Interest in glass homes has been around for a while, but the curiosity surrounding its marriage with renewable energy is more recent. In 2017, a researcher at Michigan State University suggested leveraging the U.S.’s up to 7 billion square meters of glass surfaces to create 40% of the nation’s energy in transparent solar. Ideas like this sparked other innovators, including more efforts from MSU in 2022.
One project aims to incorporate micro and nanoparticles between glass panels to make them energy harvesters, like small solar panels. The glass is still able to let light in while the strips on the pane’s edge capture the types of light it needs to help the home.
The technology can integrate anywhere using glass, including greenhouses and skylights. Solar equipment makes everything more affordable by giving homeowners more surface area for installing renewable generators. It would also help commercial agriculturalists, reducing utility requirements and expanding income streams by becoming an energy producer.
Some experts suggest solar windows and similar inventions will never replace the need for rooftop or ground-mounted photovoltaics. However, they will be a worthy endeavor to supplement other renewable projects, like microgrids and resilience, through battery energy storage systems.
What technologies and design choices make glass work for equipment like solar panels?
Homes using passive solar orient their home in a specific way to maximize the sun’s warmth in colder months and divert it in warmer months. For example, wood flooring can capture heat shining through large glass windows, radiating heat throughout the day in winter.
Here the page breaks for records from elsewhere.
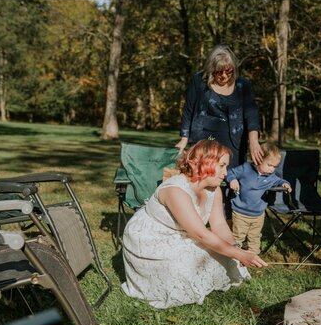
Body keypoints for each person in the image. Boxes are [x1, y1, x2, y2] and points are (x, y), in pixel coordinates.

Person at [121, 140, 268, 309]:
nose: (225, 173)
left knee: (224, 259)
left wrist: (235, 249)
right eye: (221, 165)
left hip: (183, 233)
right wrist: (238, 254)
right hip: (151, 239)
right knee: (185, 270)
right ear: (198, 163)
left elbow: (219, 225)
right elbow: (200, 234)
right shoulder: (175, 190)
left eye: (226, 166)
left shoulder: (214, 188)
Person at [177, 45, 264, 168]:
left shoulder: (243, 85)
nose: (224, 76)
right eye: (219, 71)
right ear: (211, 69)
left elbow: (251, 114)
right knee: (204, 174)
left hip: (234, 140)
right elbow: (188, 110)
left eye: (228, 71)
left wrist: (254, 141)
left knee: (231, 177)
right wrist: (184, 138)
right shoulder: (198, 81)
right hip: (203, 138)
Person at [225, 142, 291, 254]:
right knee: (238, 235)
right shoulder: (246, 169)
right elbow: (230, 172)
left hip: (258, 214)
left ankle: (253, 254)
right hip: (240, 212)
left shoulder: (271, 177)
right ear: (259, 159)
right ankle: (235, 254)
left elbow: (279, 180)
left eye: (275, 167)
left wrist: (285, 183)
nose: (272, 169)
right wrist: (233, 179)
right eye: (269, 165)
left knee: (255, 236)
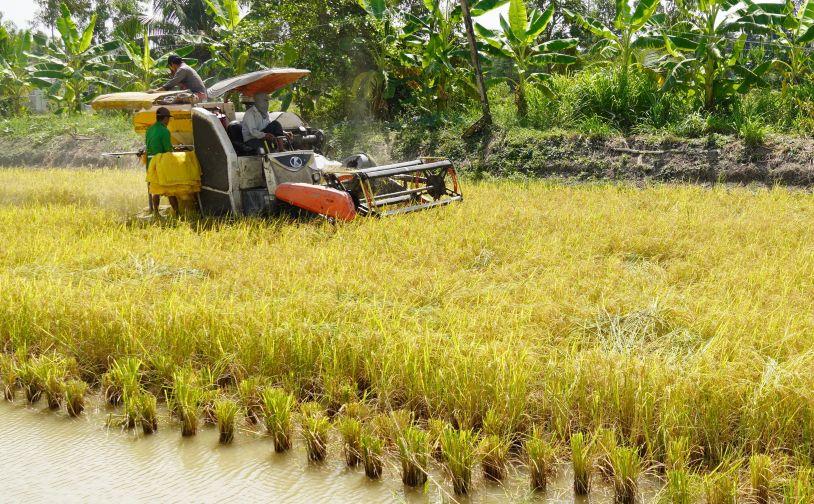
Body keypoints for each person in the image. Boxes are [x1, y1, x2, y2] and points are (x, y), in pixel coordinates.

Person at [145, 107, 179, 214]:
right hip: (160, 162)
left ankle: (155, 212)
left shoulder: (149, 129)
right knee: (170, 189)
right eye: (168, 118)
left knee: (155, 189)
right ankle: (177, 213)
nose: (168, 121)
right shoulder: (165, 131)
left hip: (150, 163)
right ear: (164, 118)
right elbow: (168, 150)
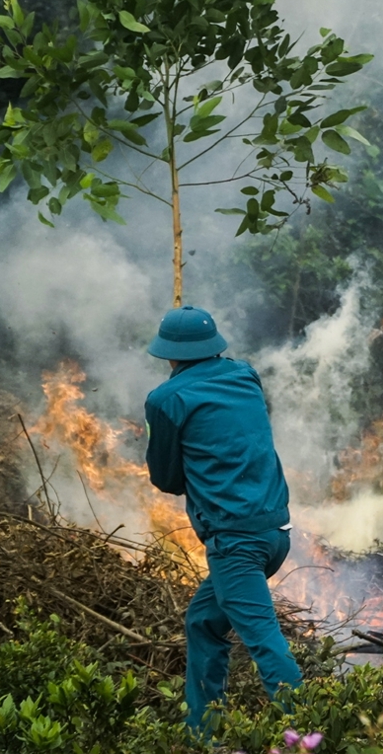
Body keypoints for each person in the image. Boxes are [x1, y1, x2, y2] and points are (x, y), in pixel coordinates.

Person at [143, 305, 302, 730]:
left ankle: (312, 732)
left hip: (236, 544)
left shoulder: (165, 400)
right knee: (202, 621)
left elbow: (166, 479)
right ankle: (202, 731)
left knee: (264, 642)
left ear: (168, 354)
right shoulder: (245, 374)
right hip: (276, 533)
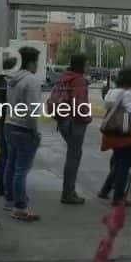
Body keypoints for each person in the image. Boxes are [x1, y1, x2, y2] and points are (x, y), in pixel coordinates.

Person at [3, 47, 42, 221]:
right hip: (25, 128)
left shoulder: (12, 79)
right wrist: (35, 131)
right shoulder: (31, 80)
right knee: (21, 170)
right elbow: (32, 109)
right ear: (32, 62)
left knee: (11, 165)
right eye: (37, 62)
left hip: (9, 126)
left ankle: (10, 200)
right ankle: (20, 208)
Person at [98, 67, 131, 206]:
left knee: (118, 162)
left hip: (113, 131)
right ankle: (118, 197)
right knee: (123, 166)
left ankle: (105, 190)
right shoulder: (128, 94)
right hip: (125, 133)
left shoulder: (111, 92)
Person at [55, 53, 92, 205]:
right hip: (75, 122)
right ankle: (68, 193)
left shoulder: (64, 77)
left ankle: (68, 191)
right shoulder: (79, 81)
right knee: (73, 157)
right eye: (87, 64)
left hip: (63, 121)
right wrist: (87, 119)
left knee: (73, 154)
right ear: (82, 65)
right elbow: (80, 105)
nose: (89, 66)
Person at [0, 56, 17, 197]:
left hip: (3, 120)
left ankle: (3, 186)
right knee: (7, 155)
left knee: (4, 153)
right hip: (8, 121)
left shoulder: (0, 81)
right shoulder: (6, 83)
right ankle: (6, 186)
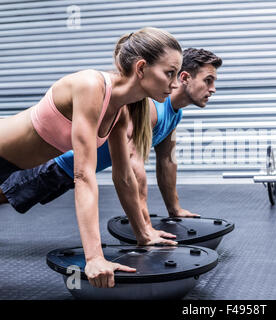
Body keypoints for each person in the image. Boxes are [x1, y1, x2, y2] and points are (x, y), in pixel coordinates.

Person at [0, 27, 182, 288]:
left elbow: (123, 176)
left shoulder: (120, 111)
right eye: (170, 73)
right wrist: (94, 257)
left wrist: (144, 233)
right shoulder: (90, 86)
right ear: (141, 68)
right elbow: (83, 175)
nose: (175, 84)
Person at [0, 48, 222, 227]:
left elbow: (167, 161)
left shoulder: (175, 114)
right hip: (55, 163)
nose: (213, 89)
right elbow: (133, 166)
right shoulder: (153, 108)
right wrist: (144, 227)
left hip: (70, 171)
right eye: (208, 80)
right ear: (185, 77)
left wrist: (175, 210)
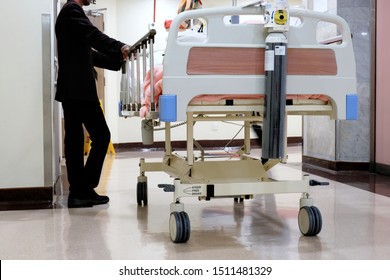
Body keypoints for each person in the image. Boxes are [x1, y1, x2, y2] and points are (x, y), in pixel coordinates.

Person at [55, 0, 130, 207]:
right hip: (78, 90)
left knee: (75, 140)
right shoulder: (72, 10)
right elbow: (93, 36)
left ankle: (79, 192)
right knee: (101, 135)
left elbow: (88, 54)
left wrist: (117, 60)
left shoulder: (69, 13)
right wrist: (120, 46)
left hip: (72, 89)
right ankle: (84, 188)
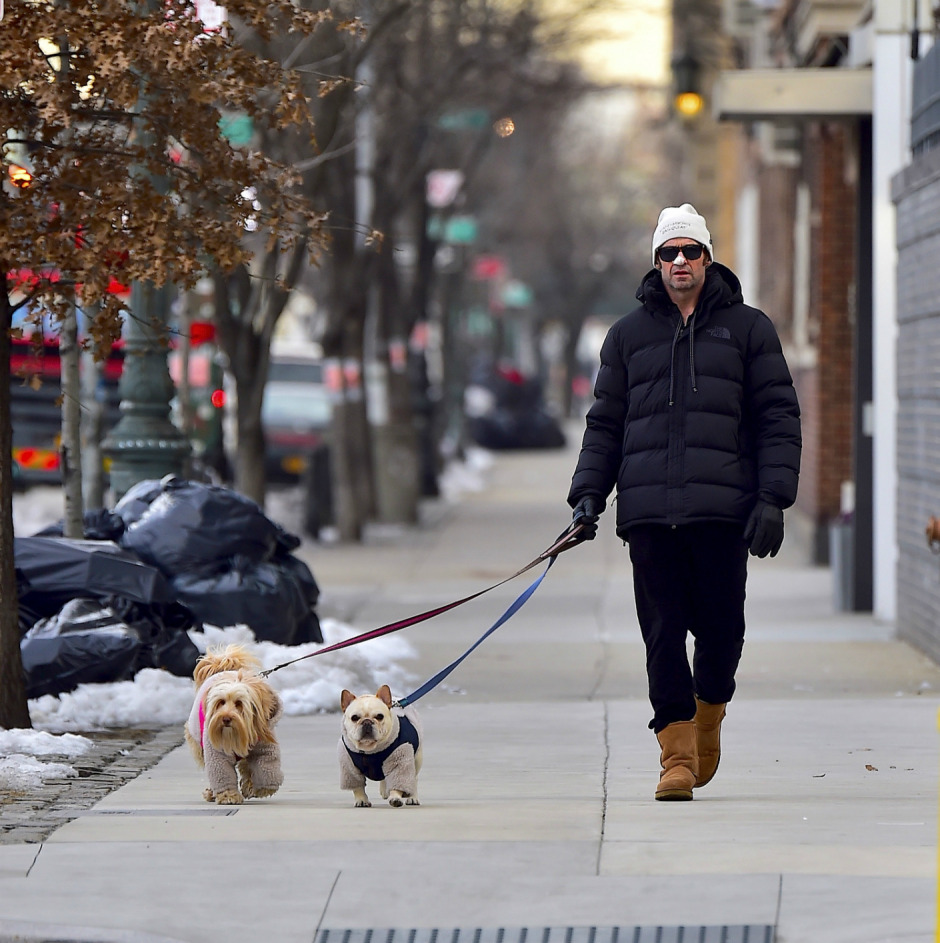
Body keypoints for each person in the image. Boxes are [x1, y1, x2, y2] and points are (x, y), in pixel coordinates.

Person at [565, 203, 801, 801]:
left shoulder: (749, 329)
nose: (679, 262)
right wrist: (589, 493)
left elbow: (778, 416)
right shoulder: (627, 336)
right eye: (668, 253)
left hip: (723, 513)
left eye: (690, 251)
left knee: (722, 632)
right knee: (663, 635)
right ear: (656, 262)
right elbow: (605, 423)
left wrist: (773, 498)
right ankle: (675, 757)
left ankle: (708, 716)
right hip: (649, 514)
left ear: (707, 258)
Awnings block the sun at its highest during the summer, but glass lets natural sunlight in to brighten the space.
Glass can be as effective at insulating a building as conventional materials, especially when made with low-emissivity coatings for better thermal performance. Professionals can glaze windows three times or more, reducing the heat the home loses or gains, depending on the season. A home must capitalize on the cool air or warmth it generates from its temperature management. Otherwise, it puts excess strain on air conditioning equipment attempting to mitigate outside influences.
The same effect influences renewable energy integrations. Solar panels, small-scale wind turbines and biomass boilers have to work less to provide electricity to the home if it automatically optimizes climate control. This means low-generation days are less anxiety-inducing because the household has already reduced its energy consumption with insulated glass.
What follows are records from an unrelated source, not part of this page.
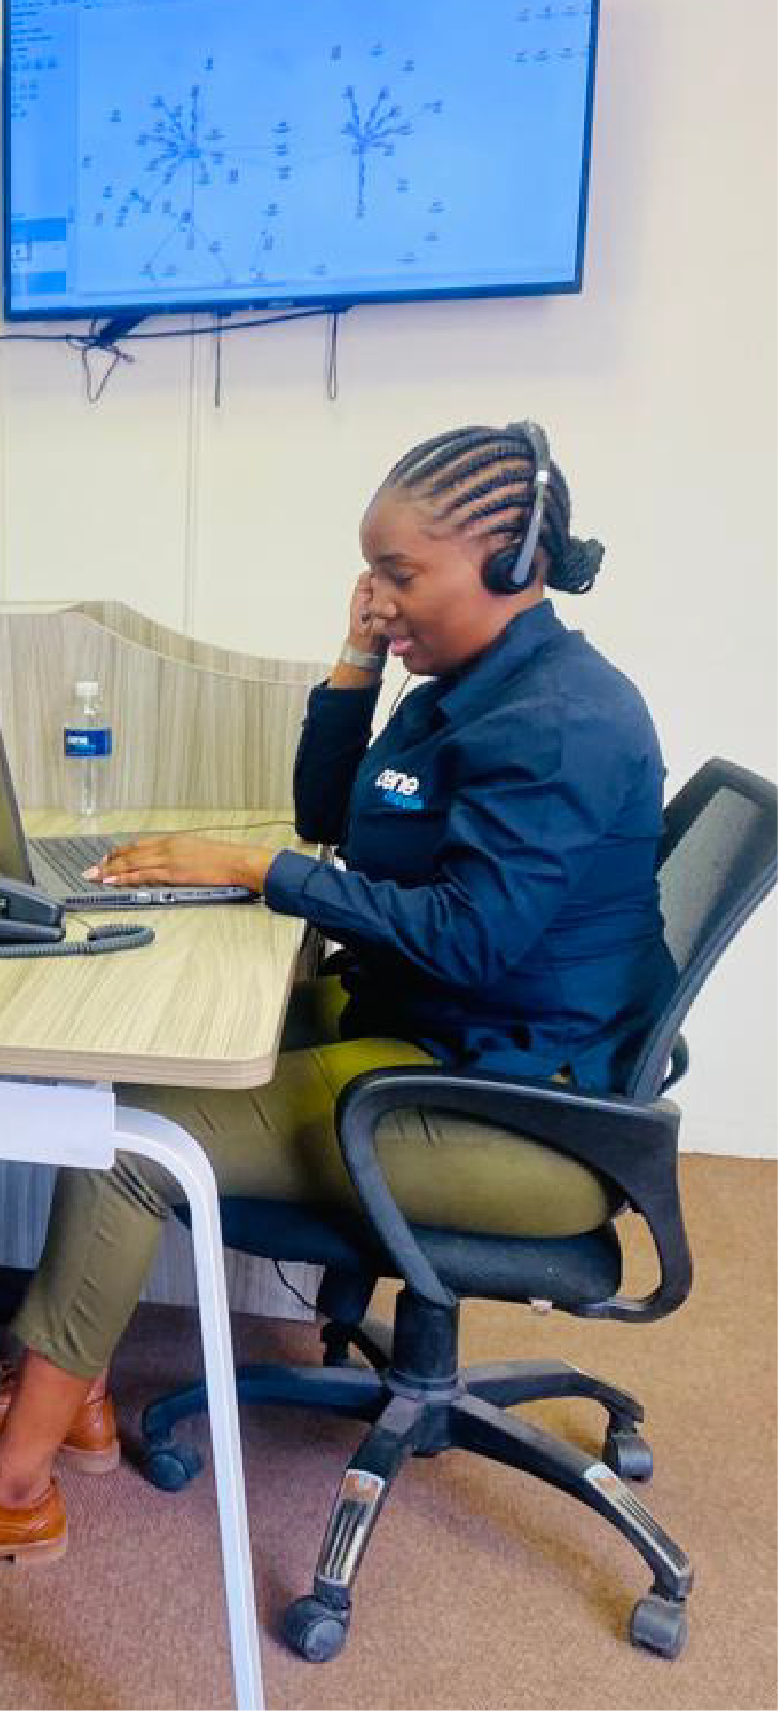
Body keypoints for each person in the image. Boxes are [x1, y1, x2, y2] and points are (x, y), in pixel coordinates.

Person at [0, 419, 675, 1560]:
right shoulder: (466, 683)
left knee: (127, 1135)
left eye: (402, 573)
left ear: (510, 564)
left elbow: (465, 939)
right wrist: (355, 662)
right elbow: (329, 815)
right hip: (449, 1033)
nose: (379, 593)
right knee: (115, 1069)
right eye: (371, 570)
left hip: (517, 1105)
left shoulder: (557, 721)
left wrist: (263, 871)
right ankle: (83, 1397)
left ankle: (18, 1477)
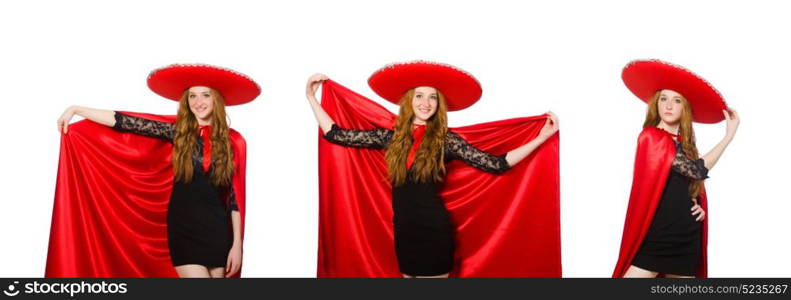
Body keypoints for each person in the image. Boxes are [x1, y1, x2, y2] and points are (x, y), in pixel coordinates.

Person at [306, 61, 559, 278]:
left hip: (434, 231)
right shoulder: (390, 137)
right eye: (419, 95)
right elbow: (336, 134)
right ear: (409, 100)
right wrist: (311, 98)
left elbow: (496, 164)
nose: (426, 103)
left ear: (439, 104)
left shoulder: (446, 140)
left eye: (432, 97)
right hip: (404, 230)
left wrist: (540, 138)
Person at [53, 64, 258, 278]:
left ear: (217, 99)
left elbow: (234, 200)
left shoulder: (232, 141)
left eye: (205, 95)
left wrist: (237, 245)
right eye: (192, 96)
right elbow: (126, 122)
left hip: (218, 233)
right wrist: (76, 109)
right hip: (185, 229)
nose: (198, 102)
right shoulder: (177, 133)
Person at [613, 59, 739, 278]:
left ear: (685, 107)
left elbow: (690, 183)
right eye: (663, 99)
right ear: (656, 104)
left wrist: (698, 206)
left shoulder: (685, 144)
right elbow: (696, 170)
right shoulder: (651, 137)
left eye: (676, 100)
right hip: (655, 236)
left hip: (686, 236)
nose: (669, 105)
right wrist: (728, 137)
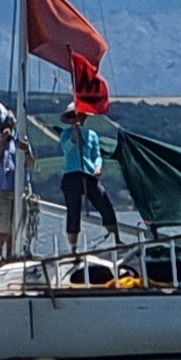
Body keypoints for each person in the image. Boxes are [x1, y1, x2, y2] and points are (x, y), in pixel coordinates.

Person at [58, 95, 122, 250]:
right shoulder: (65, 134)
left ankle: (117, 240)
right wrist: (74, 137)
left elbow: (96, 154)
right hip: (72, 175)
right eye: (72, 116)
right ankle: (73, 249)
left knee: (105, 205)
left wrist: (98, 166)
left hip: (89, 175)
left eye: (78, 115)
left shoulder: (92, 135)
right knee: (73, 213)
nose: (76, 119)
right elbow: (66, 149)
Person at [0, 119, 27, 264]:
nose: (7, 127)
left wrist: (26, 150)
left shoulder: (20, 139)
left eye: (10, 125)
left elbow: (31, 162)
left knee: (15, 224)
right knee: (1, 224)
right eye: (4, 124)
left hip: (18, 189)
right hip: (0, 187)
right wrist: (2, 139)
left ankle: (11, 254)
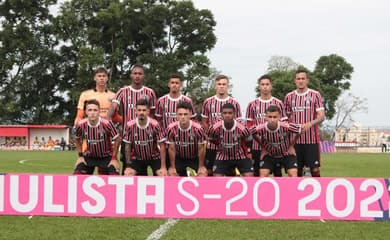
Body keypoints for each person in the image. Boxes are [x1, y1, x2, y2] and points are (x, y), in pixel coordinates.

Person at [107, 64, 157, 174]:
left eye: (140, 74)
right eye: (135, 73)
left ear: (143, 76)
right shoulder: (123, 91)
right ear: (131, 75)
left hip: (146, 138)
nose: (137, 76)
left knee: (147, 168)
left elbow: (153, 114)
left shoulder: (150, 92)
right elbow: (113, 106)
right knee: (128, 169)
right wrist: (108, 118)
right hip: (127, 137)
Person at [74, 67, 122, 174]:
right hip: (90, 136)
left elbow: (115, 116)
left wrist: (126, 120)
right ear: (95, 78)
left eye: (104, 76)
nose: (101, 78)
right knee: (83, 166)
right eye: (99, 76)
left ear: (107, 78)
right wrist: (77, 123)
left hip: (106, 135)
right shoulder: (86, 94)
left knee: (104, 171)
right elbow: (80, 115)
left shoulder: (113, 95)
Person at [284, 69, 325, 177]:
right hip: (294, 141)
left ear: (307, 80)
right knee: (295, 170)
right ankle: (295, 193)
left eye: (303, 78)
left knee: (315, 169)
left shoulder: (315, 95)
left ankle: (319, 191)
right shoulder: (289, 97)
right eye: (298, 79)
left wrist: (310, 123)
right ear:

Solar panel efficiency ratings continue to rise, but it may not be enough for some parts of the world where sunlight is less accessible. Complementary design choices are necessary if a household or community wants battery energy storage as a backup during an outage or severe weather event. Whether solar glass or using glass to make homes use electricity smarter, the combo would fill external storage faster and provide peace of mind.
The combination of glass and renewable energy could benefit everything from a smart thermostat to automated blinds. Additionally, smart glass should work alongside proposed solar windows to precisely distribute heat and transmit light.
Homeowners could view the statistics about their smart glass like a thermostat, gauging its performance alongside analytics tied to renewable sensors. The information promotes energy literacy through data, which is critical for managing energy consumption in the long term.
Who doesn’t want more plants in the home? You can transform your home into a type of greenhouse by incorporating plants into the design. The plants flourish because the sunlight easily travels through the glass, but the greenery also helps the home’s renewable energy systems work better.
For example, if green energy supports home equipment like air quality monitors and advanced air conditioners, they may not have to work as hard with the plants’ help. Their air-cleaning qualities could improve internal conditions and demand fewer micro-optimizations from smart systems. Fewer system manipulations equate to less energy used to power the house.
Creations like solar windows have not become commercially viable yet. Many blueprints are still in the research stages, and models could be prohibitively expensive for families. Governments offer incentives for installing renewable tech like geothermal heat pumps and solar panels, but nothing explicitly covers prospective solar glass. One day, it could.
Once researchers propel glass into the market as a sustainable, renewable aid, then manufacturers can collaborate on ways to make it economical — perhaps with the help of government funding in the same manner as other green energy tech.
Cost regulation is critical because of how much ethical construction methods already cost companies more than conventional methods. The combination of glass and renewable energy could help shift the construction industry’s mindset. Green practices are becoming more popular already, even though builds cost between $10-$30 more per square meter. These ideas will expand the scope of how many home types can be sustainable.
It will also make the construction sector work harder to expand material recycling infrastructure. If glass supports renewable energy generators so well, then the sector will need to obtain more ethically. Glass shortages are already causing some fear within the industry, so salvaging, recycling and repurposing existing glass for new uses is crucial for promoting sustainable housing by alleviating supply concerns.
While a glass home counters the standards designers have cultivated for decades, it could be the best way to support renewable energy on the property. Once private and public collaborators fund and publicize the benefits of glass and renewables, it could become as much of a housing trend as the tiny home or modular construction movements when advocating for sustainability.